## QUOTED PASSAGE
GameCrush
Headquarters: San Francisco
Founded: April 2008
Raised: $700,000
GameCrush co-founder Eric Strasser can make his company's pitch in one short sentence: "GameCrush is a website where guys pay to play video games with girls."
At 60 cents a minute for games, that's a potential killer business model for the company and the "playdates" it shares the cash with. It's a Web axiom that games and dating sites are two of the three proven online money-making business models, and GameCrush teeters on the edge of plunging straight into the third. (Its homepage currently features the profiles of playdates like MistressKittenator and ImNotAnAngel.)
The site's origin story is based on beer: Guys can walk into bars and buy a girl a drink -- so why can't they do the same online? "If you think the ratio is bad in a sports bar, think about what it's like on a multiplayer game on Xbox," Strasser says. "It's practically impossible to find a girl to play, let alone get to know who she is."

Data drawn from a collection
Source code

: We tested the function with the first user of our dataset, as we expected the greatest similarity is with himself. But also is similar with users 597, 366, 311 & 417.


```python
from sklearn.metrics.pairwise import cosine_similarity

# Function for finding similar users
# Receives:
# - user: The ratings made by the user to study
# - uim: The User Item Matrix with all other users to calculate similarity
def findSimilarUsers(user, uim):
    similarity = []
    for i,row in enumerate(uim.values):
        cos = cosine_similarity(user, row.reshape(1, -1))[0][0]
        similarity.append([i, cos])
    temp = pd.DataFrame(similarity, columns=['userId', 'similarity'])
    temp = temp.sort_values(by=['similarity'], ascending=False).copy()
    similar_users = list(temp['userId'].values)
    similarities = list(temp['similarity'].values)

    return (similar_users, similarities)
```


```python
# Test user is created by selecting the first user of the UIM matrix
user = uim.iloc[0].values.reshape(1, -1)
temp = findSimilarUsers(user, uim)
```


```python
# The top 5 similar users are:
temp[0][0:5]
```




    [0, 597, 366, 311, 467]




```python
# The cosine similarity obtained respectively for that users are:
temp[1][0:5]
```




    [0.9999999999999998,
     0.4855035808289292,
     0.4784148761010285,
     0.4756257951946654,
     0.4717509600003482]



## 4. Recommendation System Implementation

## TASKS TO COMPLETE
1. According to the GameCrush profile, what does the site charge per minute for games?
2. Carry on the GameCrush profile from its final sentence.
None of this material is used here.

## TASK-BY-TASK ANSWERS
1. 60 cents a minute.

2.
GameCrush soft-launched in March, and immediately crashed under the traffic deluge. "We thought we were building a corner bar -- and then 10,000 people showed up," Strasser says. The team pulled back to private beta, spent six months rebuilding the site from scratch, and went live Monday.
GameCrush was by far the show's most controversial startup -- compelling enough to make it into the finalist round, but creepy enough to turn off much of the audience. TechCrunch editor Sarah Lacy tweeted "i like gamecrush but always feel a bit like i need a shower after they present."